Потом мы встречались ежедневно, но уже больше не в толпе, а с глазу на глаз, не на пару часов, а на целую ночь. Наше пребывание вдвоем стало необходимостью. Мы прятали безмолвную радость в подарки, приносили друг другу домой букеты цветов, всегда держали в карманах игрушки, стеклянные шарики, счастливую игральную косточку, куриных божков и камешки. В одну из сентябрьских ночей мы впервые обняли друг друга, бодрствовали до поздней ночи и завтракали на балконе в купальных халатах. Я довез ее на машине до прессцентра, а в обед снова забрал. С этого дня мы начали считаться друг с другом. Мы представляли себе мысленно совместные поездки, общее жилище, постоянную, безоблачную, окрыленную

жизнь вдвоем. Подходили ли мы друг к другу? Да, нет, может быть, ответа не было. Последовали заверения и доллины слезы. Теперь нам было ясно, что мы ничего не знаем друг о друге. Того, что мы рассказывали о себе раньше, оказалось мало, мы хотели знать кем. был каждый для нас. Первоначальная осведомленность показалась нам недостаточной, прошлое каждого выглядело опасным и темным. Наша беззаботность была в опасности. Ты не обманул меня? Любишь ли ты меня, и кого ты еще любишь? Ты меня действительно любишь? Откуда ты знаешь, что ты меня действительно любишь? Любим ли мы друг друга или просто влюблены? Любовь была тут как тут, но еще не хватало дружбы. Мы лежали без сна у себя дома и по нескольку раз перезванивались ночью. Сможем ли мы жить вместе? Была ли наша любовь настоящей? Не было ли это все обманом, иллюзией, неповторимой радужной атмосферой чувства? И что это было за счастье, которое мы изведали, такое бездонное, ранящее и неустойчивое. Счастье было состоянием, которое мы хотели пережить каждый по отдельности либо вместе. Мы лежали рядом на кровати, вкушали любви или не вкушали. Долли ее не вкушала. Доллиного воодушевления уже не было. Она была одна, надежда оставила ее, она не была больше захвачена радостью и предчувствием будущего, стала неприкасаемой и безутешной /только не утешай меня, пожалуйста не утешай меня/! Недоступная для вопросов и ответов, она не могла, выплакаться и у нее не было сил вымыть голову. Если ты хочешь что-нибудь для меня сделать, свари мне кофе. Она была чужой и необщительной, каждое произнесенное слово пригвождение к кресту; почему ты не вынул бутылку из холодильника; какую бутылку это безразлично, это уже не имеет значения. Не было никакой возможности находиться вместе с ней в комнате, и не было никакой возможности уйти из комнаты одному. Почему она еще продолжала жить, если любовь несла смерть.

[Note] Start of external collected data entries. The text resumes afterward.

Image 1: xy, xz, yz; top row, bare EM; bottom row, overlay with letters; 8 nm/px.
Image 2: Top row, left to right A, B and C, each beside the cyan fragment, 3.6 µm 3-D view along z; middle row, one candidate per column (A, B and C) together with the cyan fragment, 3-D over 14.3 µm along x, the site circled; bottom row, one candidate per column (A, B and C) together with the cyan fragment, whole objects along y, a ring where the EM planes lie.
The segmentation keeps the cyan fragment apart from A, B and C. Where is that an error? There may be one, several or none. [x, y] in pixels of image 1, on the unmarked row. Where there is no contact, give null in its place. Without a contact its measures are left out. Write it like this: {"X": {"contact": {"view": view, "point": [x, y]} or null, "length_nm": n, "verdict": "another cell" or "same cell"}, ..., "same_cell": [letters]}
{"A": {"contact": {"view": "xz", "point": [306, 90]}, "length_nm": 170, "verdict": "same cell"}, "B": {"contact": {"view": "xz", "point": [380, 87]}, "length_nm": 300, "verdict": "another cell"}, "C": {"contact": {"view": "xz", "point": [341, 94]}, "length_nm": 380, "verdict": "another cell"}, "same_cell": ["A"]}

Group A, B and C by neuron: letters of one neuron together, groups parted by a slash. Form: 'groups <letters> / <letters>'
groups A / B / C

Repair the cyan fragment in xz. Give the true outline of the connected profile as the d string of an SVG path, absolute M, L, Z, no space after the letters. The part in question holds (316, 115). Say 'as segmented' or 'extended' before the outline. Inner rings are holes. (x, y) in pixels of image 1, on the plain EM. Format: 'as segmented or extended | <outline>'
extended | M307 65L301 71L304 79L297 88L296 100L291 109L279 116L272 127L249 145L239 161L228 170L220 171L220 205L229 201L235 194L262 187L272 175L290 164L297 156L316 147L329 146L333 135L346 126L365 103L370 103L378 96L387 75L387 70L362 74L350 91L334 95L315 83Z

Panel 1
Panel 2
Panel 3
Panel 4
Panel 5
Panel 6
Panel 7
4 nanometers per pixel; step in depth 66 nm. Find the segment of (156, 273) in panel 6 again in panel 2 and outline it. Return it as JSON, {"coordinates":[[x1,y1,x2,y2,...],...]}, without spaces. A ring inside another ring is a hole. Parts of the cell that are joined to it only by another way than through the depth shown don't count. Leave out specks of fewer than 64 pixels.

Мы еще раз попытались доказать себе, что можем обойтись друг без друга. Мы избегали друг друга днем. Если один из нас звонил другому по телефону, тот вешал трубку, мы старались выказывать упрямство и безразличие и обратить на себя внимание меланхолией, но это была игра. Игра причиняла боль, мы не знали правил. Семь раз на день находился повод для того, чтобы распрощаться, каждая ночь была единственной причиной всегда быть вместе. Мы могли отрекаться друг от друга, терзать друг друга, есть поедом, высмеивать, не попадаться друг другу на глаза, но мы упустили время, чтобы разойтись.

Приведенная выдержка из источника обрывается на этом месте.